You can use the .attrib attribute to access the attributes of an Element. It is a dict-like object, so you can access the attributes similarly to how you would access the values in a dictionary.

This link may help you when figuring out how to select the elements where the code attribute must start with "C".

Items to submit
  • Code used to solve this problem.

  • Output from running the code.

Solution
elements_with_codes = hawaii.xpath("//ns:*[@code]", namespaces={'ns':'urn:hl7-org:v3'})

for element in elements_with_codes:
    print(element.attrib['code'])
34390-5
48780-1
72135-029
C47916
72135-029-02
C43197
C53292
active
42555-060
C42907
O7TSZ97GEP
059QF0KO0R
506T60A25R
368GB5141J
K679OBS311
O352864B8Z
SB8ZUX40TY
C810JCZ56Q
Q80VPU408O
42555-060-94
C42794
SPLCMBPRDTP
C112160
C73603
USA
C53292
active
SPLFLAVOR
C73404
SPLCOLOR
C48325
C38197
70680-308
C29167
W2ZU1RY8B0
7G1J5DA97F
4OXD9M35X2
8LGU7VM393
R0ZB2556P8
SOI2LOH54Z
13S1S8SF37
70680-308-00
C43199
SPLCMBPRDTP
C112160
C73604
USA
C53292
active
C38304
C73604
USA
C53292
active
42229-5
55106-9
55105-1
34067-9
34071-1
50565-1
34068-7
51727-6
53413-1
42229-5
55106-9
55105-1
34067-9
34071-1
50570-1
50566-9
50567-7
50565-1
34068-7
51727-6
42229-5
51945-4
51945-4
51945-4
elements_with_codes = hawaii.xpath("//ns:*[starts-with(@code, 'C')]", namespaces={'ns':'urn:hl7-org:v3'})

for element in elements_with_codes:
    print(element.attrib['code'])
C47916
C43197
C53292
C42907
C810JCZ56Q
C42794
C112160
C73603
C53292
C73404
C48325
C38197
C29167
C43199
C112160
C73604
C53292
C38304
C73604
C53292

Question 5

The quantity element contains a numerator and a denominator element.
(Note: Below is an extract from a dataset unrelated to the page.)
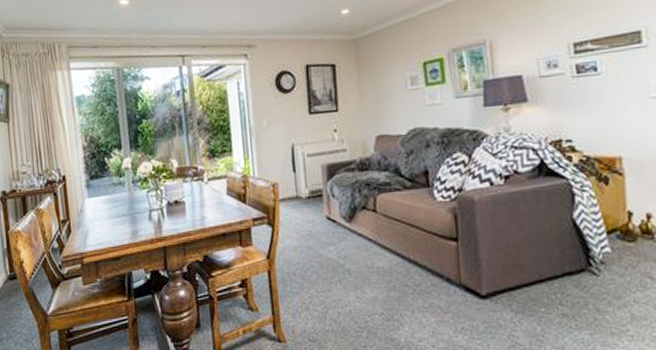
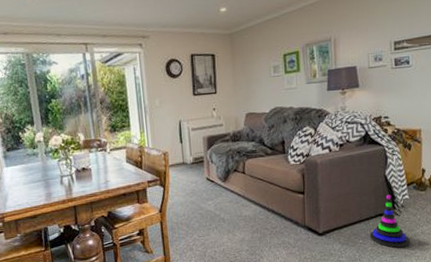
stacking toy: none [555,246,618,322] -> present [369,195,411,248]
Print all of the quantities in the XML file, where a quantity is defined as the value of the value attribute of the numerator element divided by the value of the value attribute of the corresponding denominator element. Lastly, print the unit (part of the numerator element afterwards.

The results should read as follows:

1.0 1
5.0 g
7.6 mg
5.0 g
4.0 g
230.0 mg
4.0 g

You may need to use the float function to convert the string values to floats.

You can use the xpath method on an Element object. When doing so, if you want to limit the scope of your XPath expression, make sure to start the xpath with ".//ns:" this will start the search from within the element instead of searching the entire document.

Items to submit
  • Code used to solve this problem.

  • Output from running the code.

Solution
quantities = hawaii.xpath("//ns:quantity", namespaces={'ns':'urn:hl7-org:v3'})

for q in quantities:
    num = q.xpath(".//ns:numerator", namespaces={'ns':'urn:hl7-org:v3'})[0]
    den = q.xpath(".//ns:denominator", namespaces={'ns':'urn:hl7-org:v3'})[0]
    print(f'{float(num.attrib["value"])/float(den.attrib["value"])} {num.attrib["unit"]}')
1.0 1
5.0 g
7.6 mg
5.0 g
4.0 g
230.0 mg
4.0 g

Please make sure to double check that your submission is complete, and contains all of your code and output before submitting. If you are on a spotty internet connect ion, it is recommended to download your submission after submitting it to make sure what you think you submitted, was what you actually submitted.

In addition, please review our submission guidelines before submitting your project.